[EXERCISE DIRECTIONS] Go through the entries below and pick out every line with "worn".

(Stored data entries)
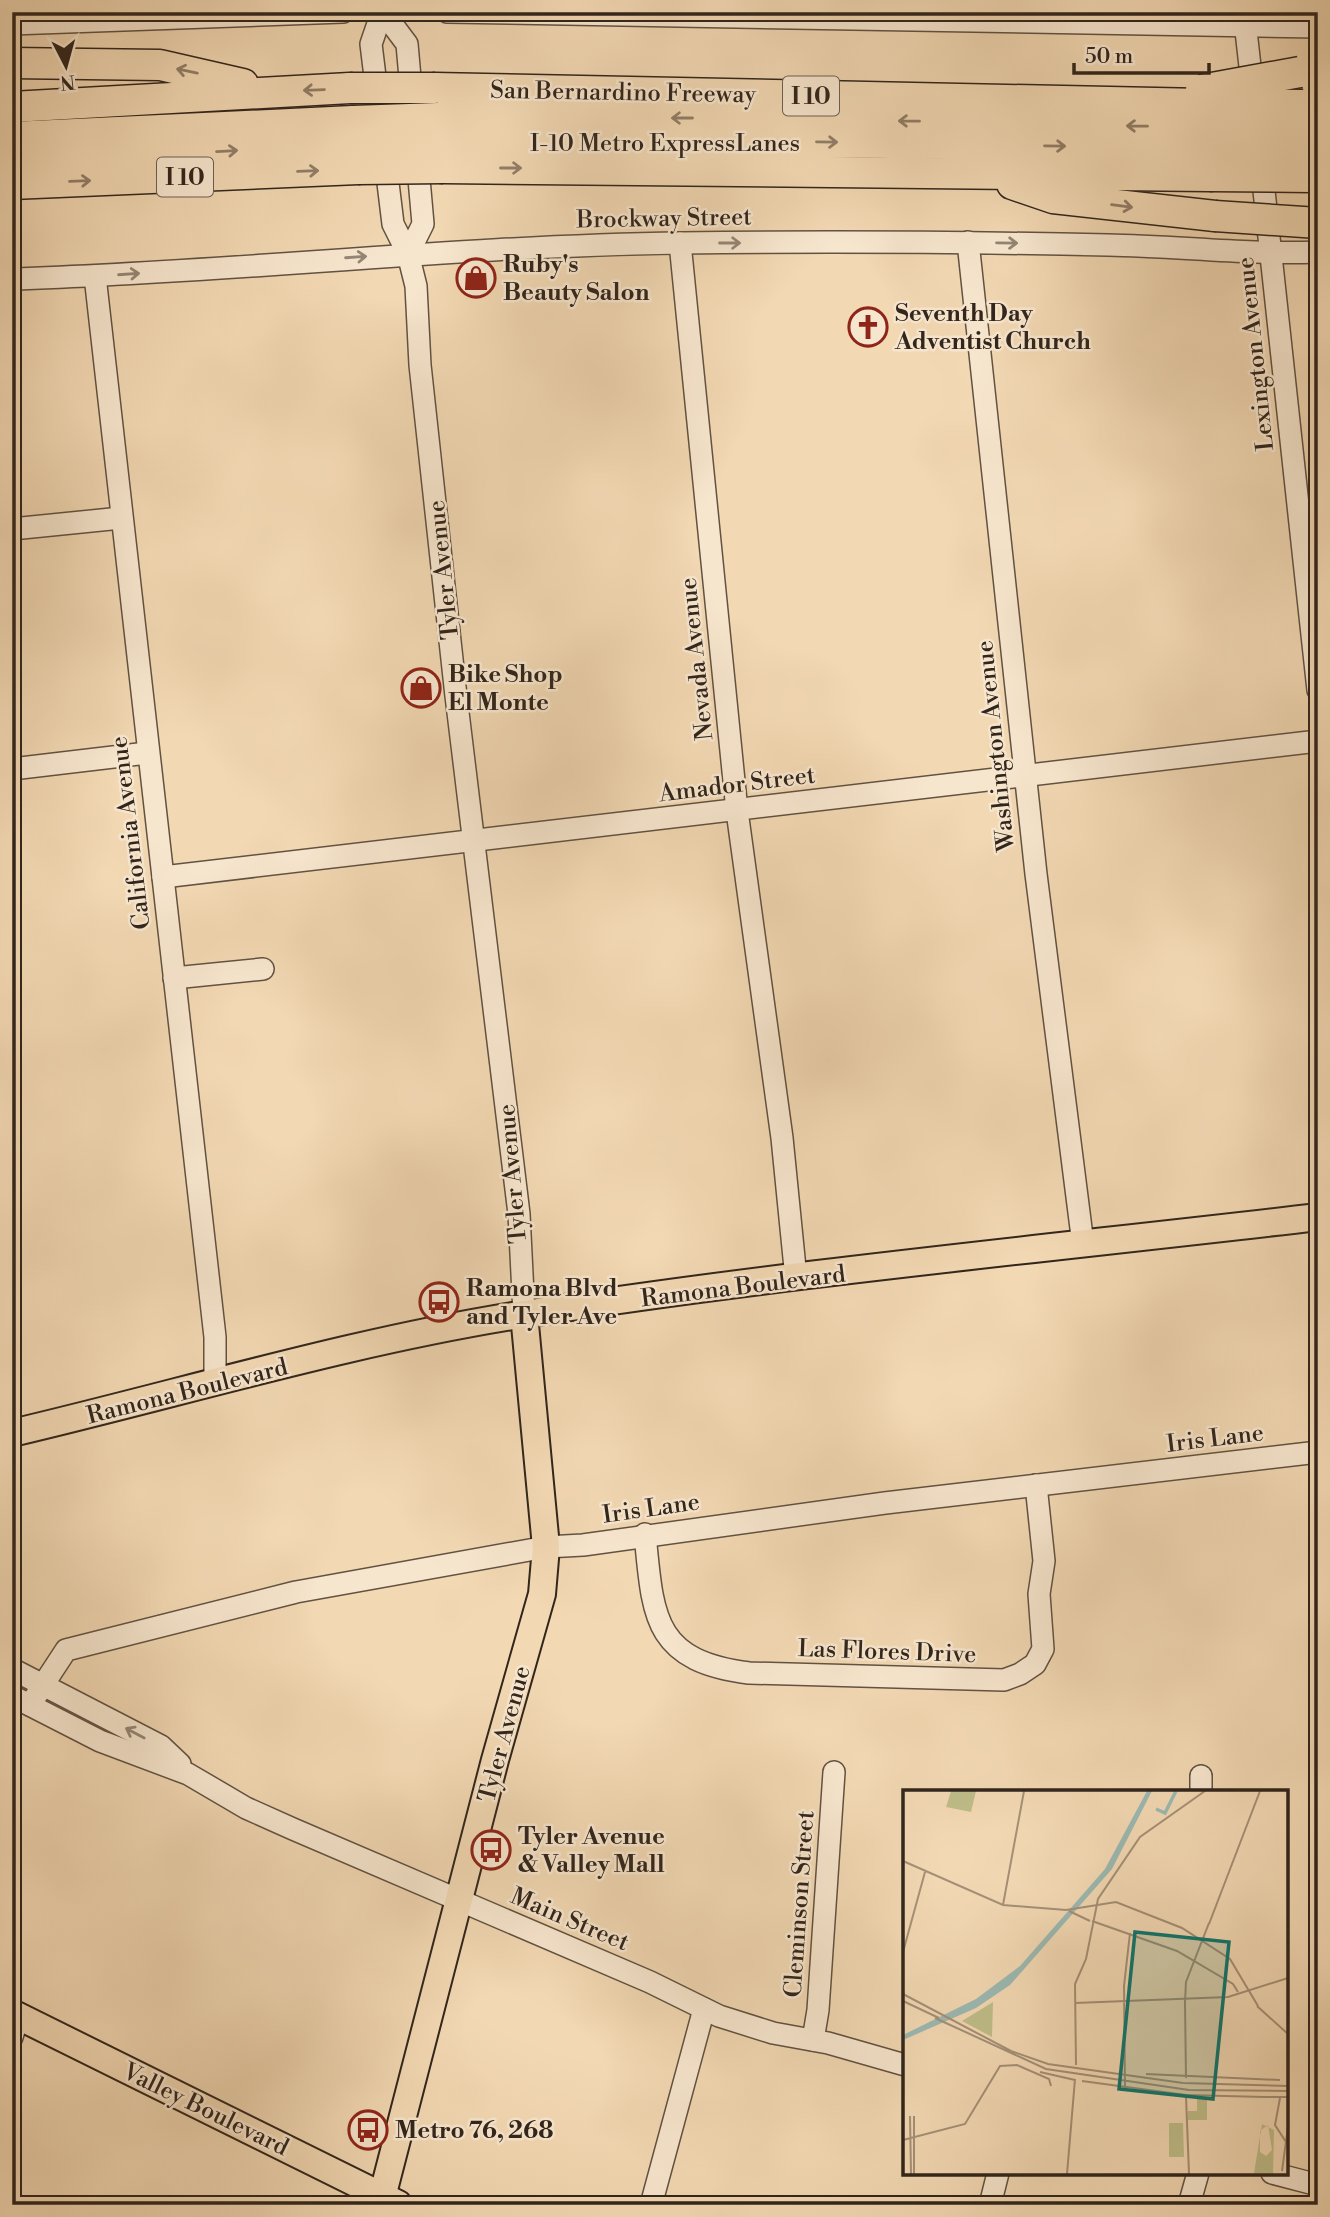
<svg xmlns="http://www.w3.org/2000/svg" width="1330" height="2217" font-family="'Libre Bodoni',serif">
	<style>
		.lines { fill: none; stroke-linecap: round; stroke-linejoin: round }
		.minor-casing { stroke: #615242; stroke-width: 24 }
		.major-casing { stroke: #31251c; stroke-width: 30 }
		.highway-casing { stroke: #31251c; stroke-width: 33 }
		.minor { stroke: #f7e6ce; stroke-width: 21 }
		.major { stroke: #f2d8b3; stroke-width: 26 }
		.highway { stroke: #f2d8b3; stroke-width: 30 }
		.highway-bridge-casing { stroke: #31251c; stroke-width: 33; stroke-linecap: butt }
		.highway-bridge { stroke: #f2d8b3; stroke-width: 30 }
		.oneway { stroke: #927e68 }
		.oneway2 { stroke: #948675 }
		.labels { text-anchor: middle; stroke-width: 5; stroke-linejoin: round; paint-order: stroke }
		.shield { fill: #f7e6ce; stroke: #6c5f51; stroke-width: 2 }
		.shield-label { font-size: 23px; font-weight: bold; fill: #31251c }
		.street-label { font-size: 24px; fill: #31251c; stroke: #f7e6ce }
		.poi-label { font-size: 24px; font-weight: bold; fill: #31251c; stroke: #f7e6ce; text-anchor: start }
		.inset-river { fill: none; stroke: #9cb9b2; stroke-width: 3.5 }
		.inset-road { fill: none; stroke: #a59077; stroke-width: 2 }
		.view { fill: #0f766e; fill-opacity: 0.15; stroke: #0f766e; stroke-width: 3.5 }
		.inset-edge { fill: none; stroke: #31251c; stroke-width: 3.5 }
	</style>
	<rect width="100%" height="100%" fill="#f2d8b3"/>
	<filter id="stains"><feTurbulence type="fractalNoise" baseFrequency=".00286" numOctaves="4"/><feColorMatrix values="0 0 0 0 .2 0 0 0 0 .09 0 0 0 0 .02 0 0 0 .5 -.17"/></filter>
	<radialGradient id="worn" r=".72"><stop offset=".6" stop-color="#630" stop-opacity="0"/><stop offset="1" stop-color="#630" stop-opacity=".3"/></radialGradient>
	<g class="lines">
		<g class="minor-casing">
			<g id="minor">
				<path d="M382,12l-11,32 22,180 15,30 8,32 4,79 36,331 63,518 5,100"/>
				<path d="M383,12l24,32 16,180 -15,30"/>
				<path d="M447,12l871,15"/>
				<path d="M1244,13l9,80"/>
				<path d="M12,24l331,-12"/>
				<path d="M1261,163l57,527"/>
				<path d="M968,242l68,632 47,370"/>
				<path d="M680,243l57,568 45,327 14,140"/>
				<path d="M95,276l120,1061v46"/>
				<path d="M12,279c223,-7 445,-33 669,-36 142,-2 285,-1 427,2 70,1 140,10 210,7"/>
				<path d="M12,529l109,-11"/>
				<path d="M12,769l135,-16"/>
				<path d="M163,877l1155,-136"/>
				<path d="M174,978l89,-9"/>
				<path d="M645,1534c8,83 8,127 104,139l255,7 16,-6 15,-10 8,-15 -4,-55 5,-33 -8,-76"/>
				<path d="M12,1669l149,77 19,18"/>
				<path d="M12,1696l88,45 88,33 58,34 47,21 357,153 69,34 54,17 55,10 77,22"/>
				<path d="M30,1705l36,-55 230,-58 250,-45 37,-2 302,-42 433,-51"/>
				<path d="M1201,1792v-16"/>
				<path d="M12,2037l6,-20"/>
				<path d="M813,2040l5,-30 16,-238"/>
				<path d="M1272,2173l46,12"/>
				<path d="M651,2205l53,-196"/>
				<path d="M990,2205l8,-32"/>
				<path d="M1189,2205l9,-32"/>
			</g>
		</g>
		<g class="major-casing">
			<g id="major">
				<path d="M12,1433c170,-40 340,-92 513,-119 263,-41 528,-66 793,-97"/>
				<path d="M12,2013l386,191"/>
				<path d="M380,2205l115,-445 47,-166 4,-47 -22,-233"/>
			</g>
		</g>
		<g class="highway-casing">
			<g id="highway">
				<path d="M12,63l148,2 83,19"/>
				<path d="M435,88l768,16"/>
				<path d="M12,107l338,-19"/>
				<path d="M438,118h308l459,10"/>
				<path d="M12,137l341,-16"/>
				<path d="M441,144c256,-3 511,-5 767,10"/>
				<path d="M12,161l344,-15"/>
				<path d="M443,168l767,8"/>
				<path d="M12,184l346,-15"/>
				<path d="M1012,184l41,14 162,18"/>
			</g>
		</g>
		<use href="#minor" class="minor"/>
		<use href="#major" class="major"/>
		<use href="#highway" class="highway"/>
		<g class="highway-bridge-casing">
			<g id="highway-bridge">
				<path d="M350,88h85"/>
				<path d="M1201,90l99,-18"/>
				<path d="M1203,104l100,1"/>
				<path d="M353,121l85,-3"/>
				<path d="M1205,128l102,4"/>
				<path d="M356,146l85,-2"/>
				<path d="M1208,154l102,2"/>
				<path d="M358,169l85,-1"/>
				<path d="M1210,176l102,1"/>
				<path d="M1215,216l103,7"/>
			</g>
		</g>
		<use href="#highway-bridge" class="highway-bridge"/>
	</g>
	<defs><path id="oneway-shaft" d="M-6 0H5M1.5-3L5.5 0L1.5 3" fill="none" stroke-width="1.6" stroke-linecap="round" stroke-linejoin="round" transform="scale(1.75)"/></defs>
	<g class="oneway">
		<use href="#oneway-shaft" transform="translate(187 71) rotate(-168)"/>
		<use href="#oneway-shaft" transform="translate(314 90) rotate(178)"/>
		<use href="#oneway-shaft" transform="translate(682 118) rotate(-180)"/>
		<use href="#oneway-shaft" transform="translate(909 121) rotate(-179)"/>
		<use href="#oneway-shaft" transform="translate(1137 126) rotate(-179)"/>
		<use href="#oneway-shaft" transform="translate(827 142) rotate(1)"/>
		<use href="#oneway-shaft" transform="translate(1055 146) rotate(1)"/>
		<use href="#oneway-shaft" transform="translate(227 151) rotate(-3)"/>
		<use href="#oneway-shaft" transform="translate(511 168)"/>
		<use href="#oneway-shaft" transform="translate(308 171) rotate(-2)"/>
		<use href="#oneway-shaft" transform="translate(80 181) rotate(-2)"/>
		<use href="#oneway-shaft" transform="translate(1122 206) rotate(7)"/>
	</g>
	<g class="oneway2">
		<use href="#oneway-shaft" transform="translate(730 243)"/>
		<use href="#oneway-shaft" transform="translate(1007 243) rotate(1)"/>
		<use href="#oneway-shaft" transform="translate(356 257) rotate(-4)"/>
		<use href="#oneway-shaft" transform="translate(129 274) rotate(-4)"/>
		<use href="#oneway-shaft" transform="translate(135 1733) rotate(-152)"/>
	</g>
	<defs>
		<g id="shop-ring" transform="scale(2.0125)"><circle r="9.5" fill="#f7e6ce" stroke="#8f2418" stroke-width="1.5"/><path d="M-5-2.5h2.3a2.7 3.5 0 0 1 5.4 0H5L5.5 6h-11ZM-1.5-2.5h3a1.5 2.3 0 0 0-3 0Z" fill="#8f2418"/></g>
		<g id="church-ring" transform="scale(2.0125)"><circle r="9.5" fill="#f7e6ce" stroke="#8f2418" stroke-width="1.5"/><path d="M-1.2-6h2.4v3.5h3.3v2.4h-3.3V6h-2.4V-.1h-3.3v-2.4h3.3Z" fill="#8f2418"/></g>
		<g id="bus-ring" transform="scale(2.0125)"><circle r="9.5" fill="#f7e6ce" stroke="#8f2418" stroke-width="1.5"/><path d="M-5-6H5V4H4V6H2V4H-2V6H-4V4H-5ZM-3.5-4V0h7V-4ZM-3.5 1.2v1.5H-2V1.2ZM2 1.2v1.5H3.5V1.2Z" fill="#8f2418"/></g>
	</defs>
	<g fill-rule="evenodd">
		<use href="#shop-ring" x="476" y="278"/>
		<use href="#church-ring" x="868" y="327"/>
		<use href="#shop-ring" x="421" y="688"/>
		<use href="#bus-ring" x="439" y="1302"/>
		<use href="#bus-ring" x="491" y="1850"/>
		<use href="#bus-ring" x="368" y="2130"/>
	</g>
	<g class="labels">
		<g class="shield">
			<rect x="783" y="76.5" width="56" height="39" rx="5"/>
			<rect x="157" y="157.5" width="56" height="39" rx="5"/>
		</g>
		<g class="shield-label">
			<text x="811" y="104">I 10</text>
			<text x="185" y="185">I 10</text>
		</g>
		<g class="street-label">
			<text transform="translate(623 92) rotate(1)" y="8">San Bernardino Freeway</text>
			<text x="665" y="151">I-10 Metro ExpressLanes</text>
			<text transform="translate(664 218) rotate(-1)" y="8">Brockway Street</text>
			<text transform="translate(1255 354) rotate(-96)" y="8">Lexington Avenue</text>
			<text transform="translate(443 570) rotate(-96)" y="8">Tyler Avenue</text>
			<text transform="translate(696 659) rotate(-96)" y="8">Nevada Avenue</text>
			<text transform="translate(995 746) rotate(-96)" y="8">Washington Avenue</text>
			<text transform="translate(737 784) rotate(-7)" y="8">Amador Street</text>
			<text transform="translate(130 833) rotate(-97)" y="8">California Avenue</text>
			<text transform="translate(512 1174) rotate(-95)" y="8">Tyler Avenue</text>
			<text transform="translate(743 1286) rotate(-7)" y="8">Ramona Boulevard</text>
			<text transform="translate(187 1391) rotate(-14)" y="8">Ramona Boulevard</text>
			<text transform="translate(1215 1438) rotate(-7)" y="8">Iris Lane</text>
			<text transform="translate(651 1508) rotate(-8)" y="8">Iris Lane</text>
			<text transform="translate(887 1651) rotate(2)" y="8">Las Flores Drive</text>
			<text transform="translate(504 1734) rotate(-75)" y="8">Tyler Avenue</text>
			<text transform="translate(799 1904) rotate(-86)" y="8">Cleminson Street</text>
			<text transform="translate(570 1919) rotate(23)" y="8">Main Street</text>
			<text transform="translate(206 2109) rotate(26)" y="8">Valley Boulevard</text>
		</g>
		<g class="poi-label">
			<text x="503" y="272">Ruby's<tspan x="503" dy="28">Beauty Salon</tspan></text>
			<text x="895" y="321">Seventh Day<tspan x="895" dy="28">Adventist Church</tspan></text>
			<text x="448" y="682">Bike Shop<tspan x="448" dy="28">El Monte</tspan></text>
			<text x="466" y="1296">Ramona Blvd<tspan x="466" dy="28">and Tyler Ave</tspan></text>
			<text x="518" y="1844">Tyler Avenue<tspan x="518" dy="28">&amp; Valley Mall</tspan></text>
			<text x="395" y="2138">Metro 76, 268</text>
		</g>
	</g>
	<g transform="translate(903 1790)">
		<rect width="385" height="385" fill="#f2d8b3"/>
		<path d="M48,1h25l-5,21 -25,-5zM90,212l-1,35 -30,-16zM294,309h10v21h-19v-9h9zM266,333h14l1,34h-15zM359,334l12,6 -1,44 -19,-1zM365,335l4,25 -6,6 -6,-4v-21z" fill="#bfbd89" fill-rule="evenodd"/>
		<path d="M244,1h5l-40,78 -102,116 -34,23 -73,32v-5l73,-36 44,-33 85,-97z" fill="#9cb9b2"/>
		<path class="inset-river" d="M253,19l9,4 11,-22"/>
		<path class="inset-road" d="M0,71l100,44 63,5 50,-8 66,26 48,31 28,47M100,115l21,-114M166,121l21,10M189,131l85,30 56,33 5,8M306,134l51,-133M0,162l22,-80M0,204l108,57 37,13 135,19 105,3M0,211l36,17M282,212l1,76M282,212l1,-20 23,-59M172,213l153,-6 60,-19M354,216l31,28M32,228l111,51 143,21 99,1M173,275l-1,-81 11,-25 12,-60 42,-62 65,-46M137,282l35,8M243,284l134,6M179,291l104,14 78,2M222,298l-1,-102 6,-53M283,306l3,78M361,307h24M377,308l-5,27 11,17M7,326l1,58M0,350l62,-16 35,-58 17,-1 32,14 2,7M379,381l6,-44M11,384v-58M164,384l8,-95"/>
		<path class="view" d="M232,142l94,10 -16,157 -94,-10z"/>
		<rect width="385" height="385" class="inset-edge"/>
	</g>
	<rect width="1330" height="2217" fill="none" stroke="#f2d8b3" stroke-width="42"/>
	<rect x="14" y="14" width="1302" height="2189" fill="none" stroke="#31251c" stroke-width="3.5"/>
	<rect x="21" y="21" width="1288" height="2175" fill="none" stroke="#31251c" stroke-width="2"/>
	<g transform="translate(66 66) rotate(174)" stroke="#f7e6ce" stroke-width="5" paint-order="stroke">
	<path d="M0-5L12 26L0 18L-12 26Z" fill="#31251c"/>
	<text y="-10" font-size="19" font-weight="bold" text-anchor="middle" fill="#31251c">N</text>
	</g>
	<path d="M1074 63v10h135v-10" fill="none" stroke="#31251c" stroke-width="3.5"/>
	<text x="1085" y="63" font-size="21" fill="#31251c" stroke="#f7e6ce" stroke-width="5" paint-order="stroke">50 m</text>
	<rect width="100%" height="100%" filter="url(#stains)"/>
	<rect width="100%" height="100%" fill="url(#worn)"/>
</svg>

[RESPONSE TO THIS EXERCISE]
	<radialGradient id="worn" r=".72"><stop offset=".6" stop-color="#630" stop-opacity="0"/><stop offset="1" stop-color="#630" stop-opacity=".3"/></radialGradient>
	<rect width="100%" height="100%" fill="url(#worn)"/>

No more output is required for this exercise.